Die flachen bis leicht hügeligen Routen kann man gelegentlich durch kurze Steilrampen aufpeppen, wie etwa über eine kurze Nebenroute nach Altkirch. Es wäre aber falsch ins Sundgau zu radeln um eine velopedistische Herausforderung zu suchen. Altkirch ist der einzige unter den von mir beradelten kleinen Orte, der so etwas wie eine touristische Betriebsamkeit aufweist, wenngleich das Wetter auch hier einen lähmenden Schleier über die Straßen legte. Ich lande in einem heruntergekommenen asiatischen Fastfood-Bistro, um mich aufzuwärmen. Der Elsässer, wohl mit einer Ostasiatin zusammenlebend, zaubert trotz des schmierigen Ambientes die saftigsten frittierten Hähnchenbällchen, die ich je gekostet habe.

Ich versuche noch eine möglichst hügelige Variante nach Mulhouse zu finden. Es geht meist durch braun-graues Ackerland, gelbe Rapsfelder, aber auch Weideland, Haine mit erstem Frühjahrsgrün und Weinberge. Wenn mal die Steigung etwas stärker ausfällt, ist sie allerdings sehr kurz. Gourmets finden in den kleinen Orten versteckte Pilgerstätten. Die Bebauung trägt Richtung Norden immer mehr die Zeichen einer modernen Pendlerbevölkerung und weniger traditionelles Fachwerk.
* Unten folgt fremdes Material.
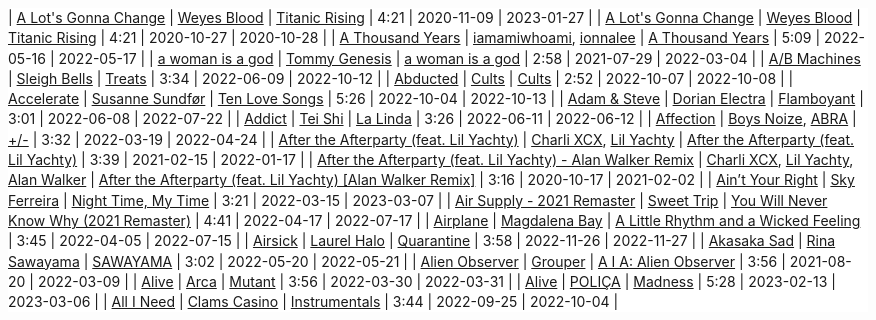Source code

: | [A Lot's Gonna Change](https://open.spotify.com/track/5qspeKX1xBacLJMm2t3Yc0) | [Weyes Blood](https://open.spotify.com/artist/3Uqu1mEdkUJxPe7s31n1M9) | [Titanic Rising](https://open.spotify.com/album/0Cuqhgy8vm96JEkBY3polk) | 4:21 | 2020-11-09 | 2023-01-27 |
| [A Lot's Gonna Change](https://open.spotify.com/track/5wN3b5AtoOFVCoQW0ldhGD) | [Weyes Blood](https://open.spotify.com/artist/3Uqu1mEdkUJxPe7s31n1M9) | [Titanic Rising](https://open.spotify.com/album/53VKICyqCf91sVkTdFrzKX) | 4:21 | 2020-10-27 | 2020-10-28 |
| [A Thousand Years](https://open.spotify.com/track/1LQDfYYg9YMkmEY99akpdW) | [iamamiwhoami](https://open.spotify.com/artist/6UOcY6w4K6Ek5Lw5rFDHdP), [ionnalee](https://open.spotify.com/artist/7x3Y6pFeDGLJjv1V5uToHv) | [A Thousand Years](https://open.spotify.com/album/7sjdWDuhgdQgdKS7UwmcBg) | 5:09 | 2022-05-16 | 2022-05-17 |
| [a woman is a god](https://open.spotify.com/track/1aJwxjWEaP7SOWZ3ejaKej) | [Tommy Genesis](https://open.spotify.com/artist/2qDdxfKUpYg8wc49KIuT3b) | [a woman is a god](https://open.spotify.com/album/7GtdOSYKbmsBdpGCQK8Wd0) | 2:58 | 2021-07-29 | 2022-03-04 |
| [A/B Machines](https://open.spotify.com/track/3RdCbriHX35hNIcF6dIhgM) | [Sleigh Bells](https://open.spotify.com/artist/59pWgeY26Q6yJy37QvJflh) | [Treats](https://open.spotify.com/album/1IWkF6zpOq73txmrYpljIT) | 3:34 | 2022-06-09 | 2022-10-12 |
| [Abducted](https://open.spotify.com/track/7yAji4t1cAxthnsE3WcsIc) | [Cults](https://open.spotify.com/artist/3Oim8XBPbznAa8Jj8QzNc8) | [Cults](https://open.spotify.com/album/0OvMqTVXYlNpWbGuxQrt6M) | 2:52 | 2022-10-07 | 2022-10-08 |
| [Accelerate](https://open.spotify.com/track/7112oRUBpmaNyNtMYCni05) | [Susanne Sundfør](https://open.spotify.com/artist/54KCNI7URCrG6yjQK3Ukow) | [Ten Love Songs](https://open.spotify.com/album/3jviKiBoZrkHLQZYIReWCh) | 5:26 | 2022-10-04 | 2022-10-13 |
| [Adam & Steve](https://open.spotify.com/track/6Tvv7wIAKUcUfL05kJ6vjZ) | [Dorian Electra](https://open.spotify.com/artist/202HZzqKvPsMHcbwnDZx7u) | [Flamboyant](https://open.spotify.com/album/4svcCm5yRZtKE0tXn4n1cn) | 3:01 | 2022-06-08 | 2022-07-22 |
| [Addict](https://open.spotify.com/track/6LEG349yBthHmCjGMfd3g8) | [Tei Shi](https://open.spotify.com/artist/1xcMOgFUM1IYZE22YjCvsL) | [La Linda](https://open.spotify.com/album/05ZdcQ2F8wSobCk3ypo15O) | 3:26 | 2022-06-11 | 2022-06-12 |
| [Affection](https://open.spotify.com/track/7322doZY3H7TUYavIGhZwM) | [Boys Noize](https://open.spotify.com/artist/62k5LKMhymqlDNo2DWOvvv), [ABRA](https://open.spotify.com/artist/3ZJxEmjYZd5VOqZ8o3aXiL) | [+/\-](https://open.spotify.com/album/76360gDUYhTAsphjiXM9gA) | 3:32 | 2022-03-19 | 2022-04-24 |
| [After the Afterparty \(feat\. Lil Yachty\)](https://open.spotify.com/track/0y8Wf6ltWpGCpgqVa21QNX) | [Charli XCX](https://open.spotify.com/artist/25uiPmTg16RbhZWAqwLBy5), [Lil Yachty](https://open.spotify.com/artist/6icQOAFXDZKsumw3YXyusw) | [After the Afterparty \(feat\. Lil Yachty\)](https://open.spotify.com/album/4Txd0wc4WAgnoxXx0SLAlw) | 3:39 | 2021-02-15 | 2022-01-17 |
| [After the Afterparty \(feat\. Lil Yachty\) \- Alan Walker Remix](https://open.spotify.com/track/3TeBDiwz0qrBJAFATBcmTx) | [Charli XCX](https://open.spotify.com/artist/25uiPmTg16RbhZWAqwLBy5), [Lil Yachty](https://open.spotify.com/artist/6icQOAFXDZKsumw3YXyusw), [Alan Walker](https://open.spotify.com/artist/7vk5e3vY1uw9plTHJAMwjN) | [After the Afterparty \(feat\. Lil Yachty\) \[Alan Walker Remix\]](https://open.spotify.com/album/35GzlUEoznVykXYYxDDTwG) | 3:16 | 2020-10-17 | 2021-02-02 |
| [Ain’t Your Right](https://open.spotify.com/track/2bunWQerOZ16R4iWR4PGMt) | [Sky Ferreira](https://open.spotify.com/artist/7pyhre5oEEFMqcgMEvJY7q) | [Night Time, My Time](https://open.spotify.com/album/1bvCVYPVl445mO690M2dOr) | 3:21 | 2022-03-15 | 2023-03-07 |
| [Air Supply \- 2021 Remaster](https://open.spotify.com/track/7KAXxQfUG4kzRivltbD1UY) | [Sweet Trip](https://open.spotify.com/artist/5NtMqQLCzdVvL7F8vFp3zM) | [You Will Never Know Why \(2021 Remaster\)](https://open.spotify.com/album/0kmPn6M3cue7rec6Unw6BD) | 4:41 | 2022-04-17 | 2022-07-17 |
| [Airplane](https://open.spotify.com/track/0hG89hvnS0Bjuhw9BoeAEL) | [Magdalena Bay](https://open.spotify.com/artist/1oPRcJUkloHaRLYx0olBLJ) | [A Little Rhythm and a Wicked Feeling](https://open.spotify.com/album/5OsXAPcYYYNTtkFuuB8TDc) | 3:45 | 2022-04-05 | 2022-07-15 |
| [Airsick](https://open.spotify.com/track/4yJN7H5h6VSKsM2H19unaB) | [Laurel Halo](https://open.spotify.com/artist/0sRVVDpgF2sKzPBkDszzUl) | [Quarantine](https://open.spotify.com/album/0BZZv92pfmEUukZMhoMfpl) | 3:58 | 2022-11-26 | 2022-11-27 |
| [Akasaka Sad](https://open.spotify.com/track/32umfTzGdXsWOTNaRGR5hd) | [Rina Sawayama](https://open.spotify.com/artist/2KEqzdPS7M5YwGmiuPTdr5) | [SAWAYAMA](https://open.spotify.com/album/3stadz88XVpHcXnVYMHc4J) | 3:02 | 2022-05-20 | 2022-05-21 |
| [Alien Observer](https://open.spotify.com/track/35VfLKymw2iZKWnLTvm8Xv) | [Grouper](https://open.spotify.com/artist/31uyAcnY0kjjKKIQZMKX4i) | [A I A: Alien Observer](https://open.spotify.com/album/4Z1BFX1oBckY8bhGEWMYmi) | 3:56 | 2021-08-20 | 2022-03-09 |
| [Alive](https://open.spotify.com/track/0dFu3OwW6GGO0MrkNeuN66) | [Arca](https://open.spotify.com/artist/4SQdUpG4f7UbkJG3cJ2Iyj) | [Mutant](https://open.spotify.com/album/0l9EkgUMcOw15cPnoNajeG) | 3:56 | 2022-03-30 | 2022-03-31 |
| [Alive](https://open.spotify.com/track/0Kq7xmHwrkKE61S97Yta6d) | [POLIÇA](https://open.spotify.com/artist/34vLhockmYhf3LgznwyNaQ) | [Madness](https://open.spotify.com/album/62JP1k30byAVHXPyrsrwE1) | 5:28 | 2023-02-13 | 2023-03-06 |
| [All I Need](https://open.spotify.com/track/0FLFE8mxBn1yWAX8s2L8ru) | [Clams Casino](https://open.spotify.com/artist/5vSQUyT33qxr1xAX2Tkf3A) | [Instrumentals](https://open.spotify.com/album/1qeXFTaqknEjieQD8my4Hr) | 3:44 | 2022-09-25 | 2022-10-04 |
Schon weil der Radelgenuss an diesem Tage nicht gerade auf Hochstimmung kommt, bin ich froh, die Tour mit einer Stadtbesichtigung gewissermaßen abzuschließen. Leider bestimmt auch in Mulhouse die Tristesse des Tages das Leben. Nicht mal die Chocolatiers bieten Stimmungsaufheller an, die Osterhasen sind erschöpft von der Arbeit der vergangenen Tage – ich kann es ja nachempfinden. traurig Trotzdem verfliegt die Zeit schneller als dass ich noch zu einem Cafebesuch komme. Die ätzende Flachstrampelei nach Müllheim will ja auch noch bewältigt sein. Glücklicherweise gibt es mittlerweile eine neue Bahnverbindung über den Rhein, die hätte ich da gerne schon in Anspruch genommen.